Stimulus Job Counting Nightmare Continues

The Boston Globe has investigated the number of jobs supposedly “saved” or “created” in Massachusetts by $4 billion in stimulus money, and–surprise!–they found huge errors, omissions, and flat out wrong numbers. In some cases, such as rental subsidies, money that would have normally gone to agencies and landlords anyway was counted as stimulus money. In another case, stimulus money was used to give cost-of-living adjustments to public employees. In numerous cases, jobs “created” were literally fabrications based on no real methodology or approach to figuring out the difference let alone whether the money was simply supporting existing jobs.

A few tidbits from the Globe article (13 November 2009):

But in interviews with recipients, the Globe found that several openly acknowledged creating far fewer jobs than they have been credited for.

One of the largest reported jobs figures comes from Bridgewater State College, which is listed as using $77,181 in stimulus money for 160 full-time work-study jobs for students.
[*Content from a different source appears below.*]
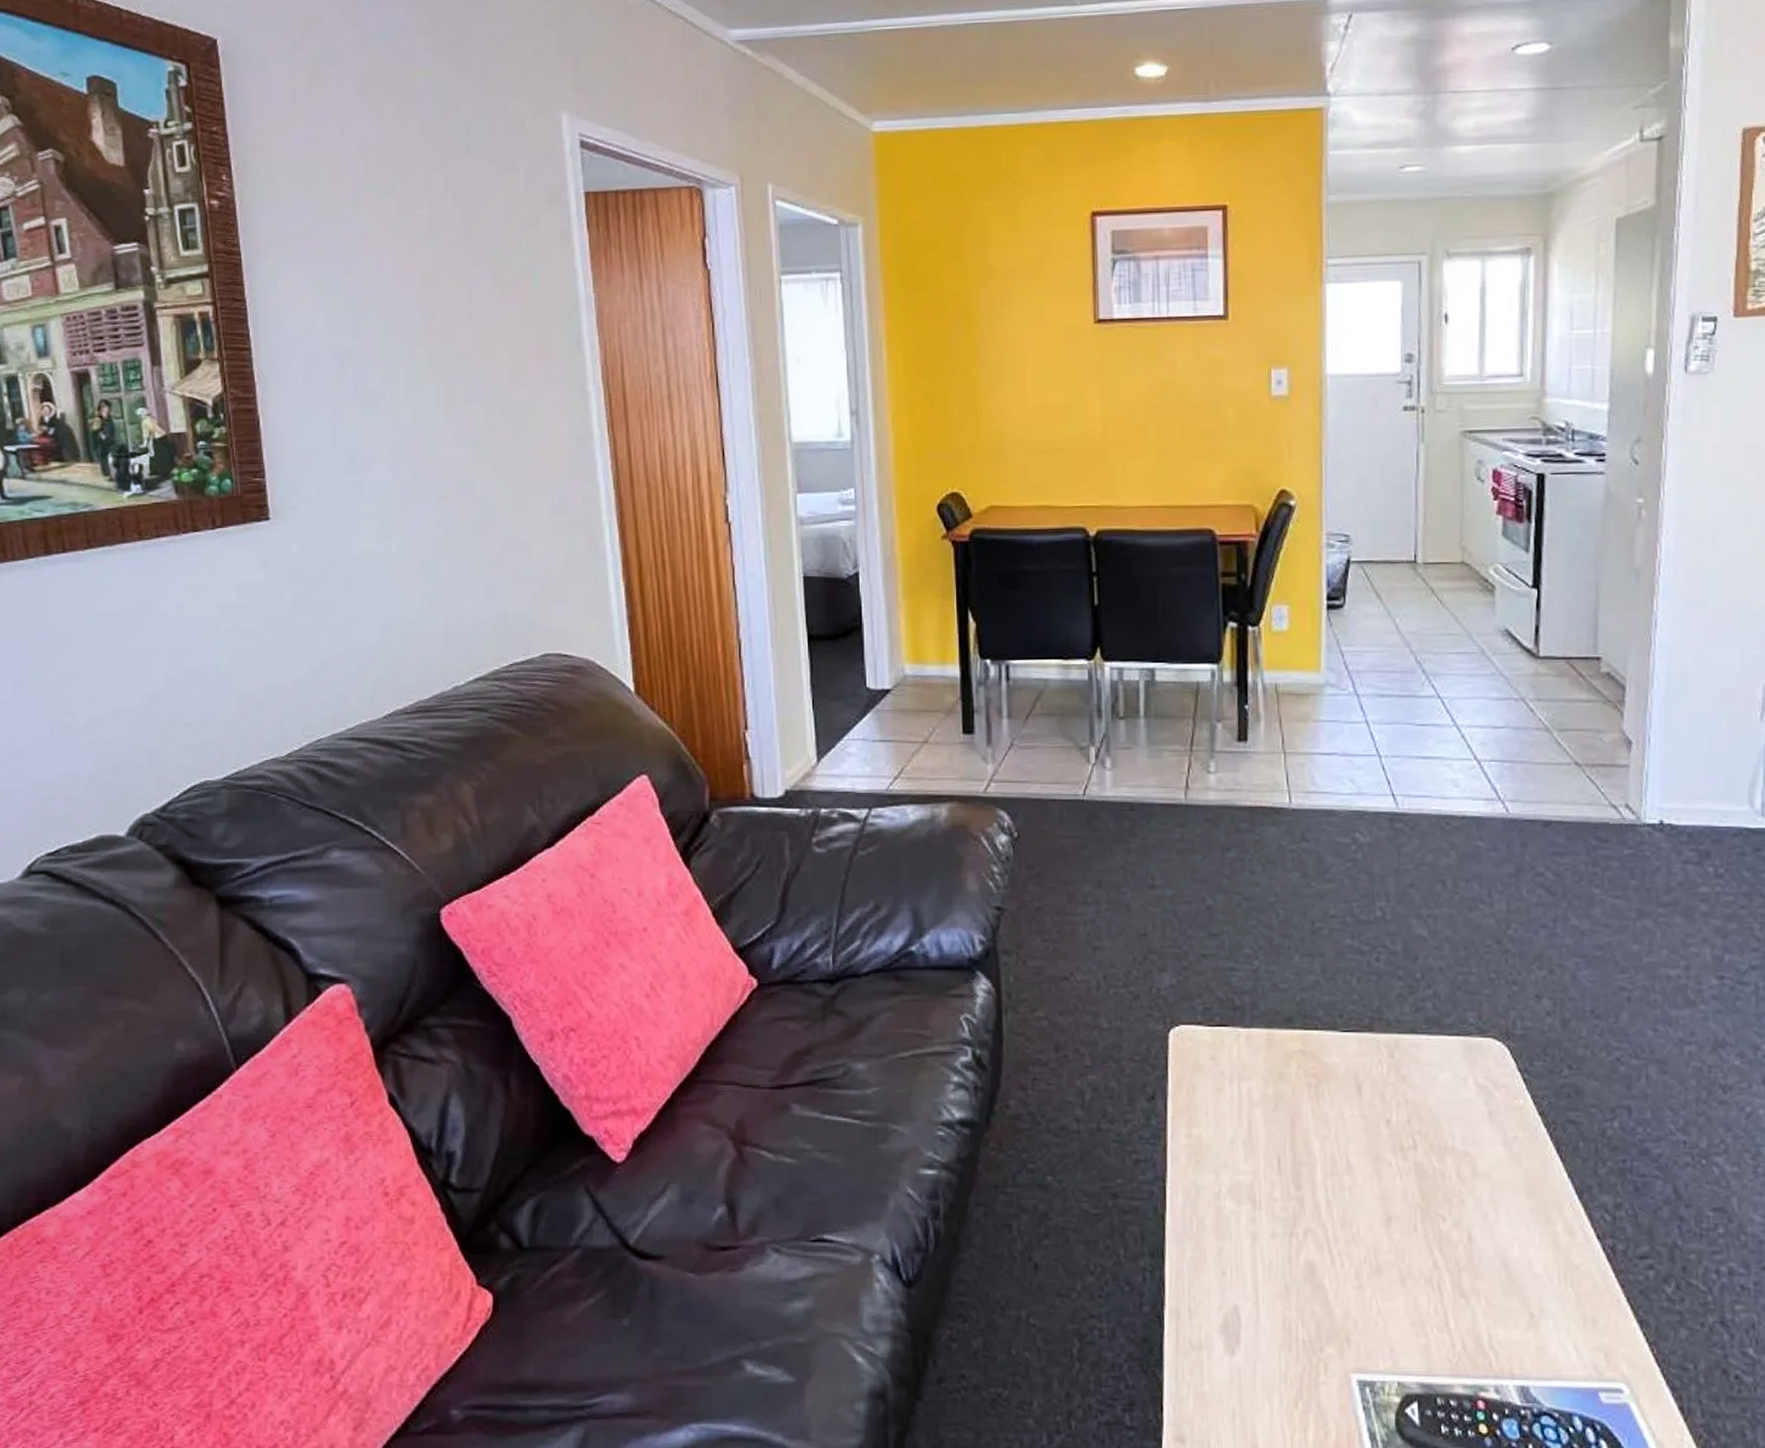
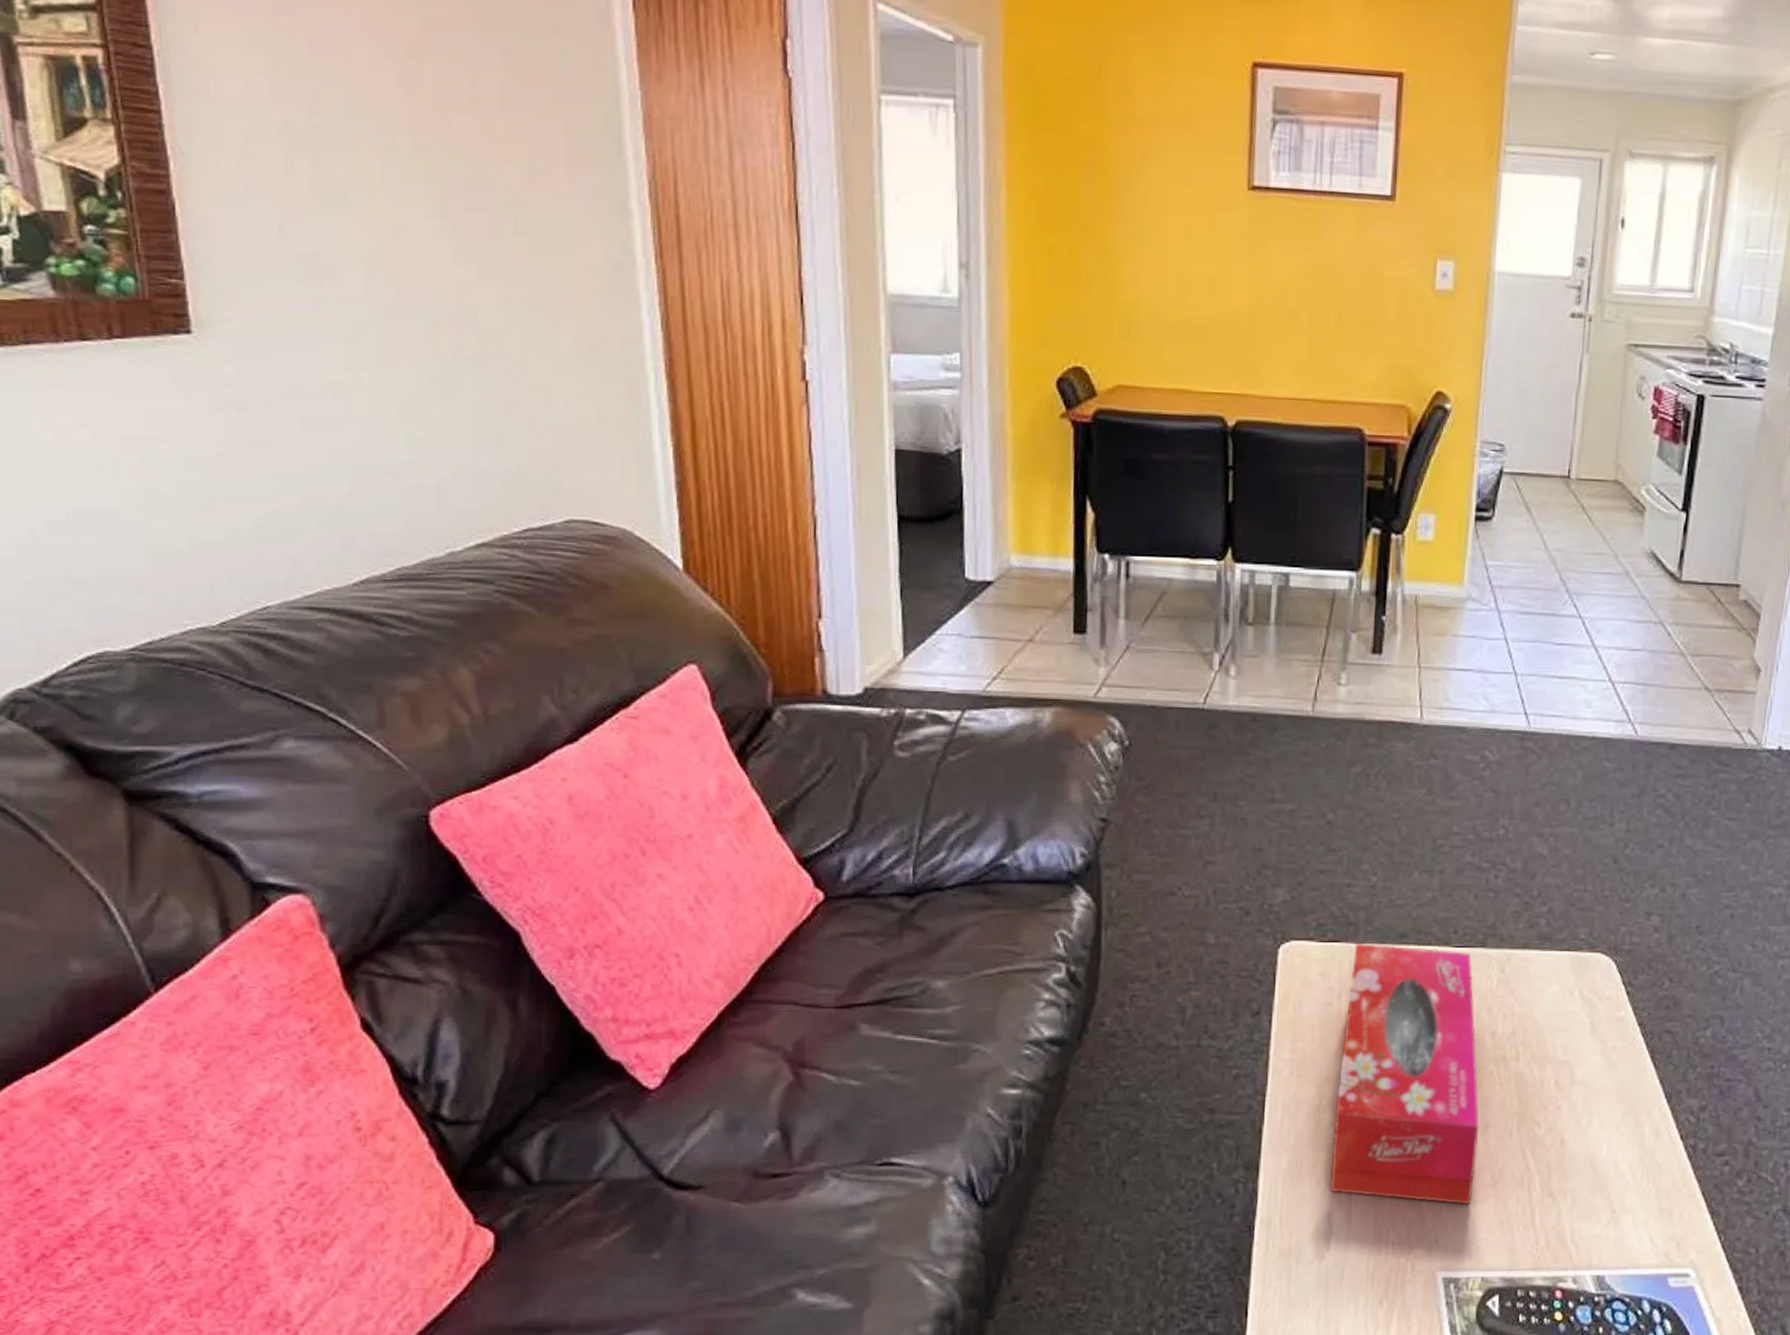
tissue box: none [1234,1027,1382,1302] -> present [1330,942,1480,1205]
But Bridgewater State spokesman Bryan Baldwin said the college made a mistake and the actual number of new jobs was “almost nothing.” Bridgewater has submitted a correction, but it is not yet reflected in the report.

In other cases, federal money that recipients already receive annually – subsidies for affordable housing, for example – was reclassified this year as stimulus spending, and the existing jobs already supported by those programs were credited to stimulus spending. Some of these recipients said they did not even know the money they were getting was classified as stimulus funds until September, when federal officials told them they had to file reports.

“There were no jobs created. It was just shuffling around of the funds,” said Susan Kelly, director of property management for Boston Land Co., which reported retaining 26 jobs with $2.7 million in rental subsidies for its affordable housing developments in Waltham. “It’s hard to figure out if you did the paperwork right. We never asked for this.”

and from page 2:

“Some of the errors are striking: The community action agency based in Greenfield reported 90 full-time jobs associated with the $245,000 it got for its preschool Head Start program. That averages out to just $2,700 per full-time job. The agency said it used the money to give roughly 150 staffers cost-of-living raises. The figure reported on the federal report was a mistake, a result of a staffer’s misunderstanding of the filing instructions, said executive director Jane Sanders.

“Several other Head Start agencies also reported using stimulus funds for pay raises and claimed jobs for it.

“At Bridgewater State, Baldwin said the college mistakenly counted part-time student jobs as full time.

“Some agencies that received stimulus money reported jobs for work that had not started. The Greater Lawrence Family Health Center reported 30 construction jobs “have been created,” even though it hadn’t begun construction on a $1.5 million renovation and expansion. Grant administrator Beth Melnikas said the health center does expect to hire 30 workers.

“There was often variance among recipients of the same source of funding. Some did not report any positions retained; others did. Some used different methods and got different results.

Recipients of stimulus money found the paperwork and filing instructions confusing and cumbersome. Many agencies had simply never considered whether a job was new, saved, or created before, so they had trouble following federal guidelines. In short, implementing programs through a bureaucracy is difficult, tedious, and often wasteful.

Some experts believe we will never know how many jobs were created or saved by the stimulus package.

This isn’t quite true. We can tease out these numbers using statistical analysis. We will have to compare economic performance before and after the stimulus funds were spent, controlling for other major factors that influence macroeconomic performance. But, that will take years to sort out and President Obama will likely be long-gone from office even if he serves two terms.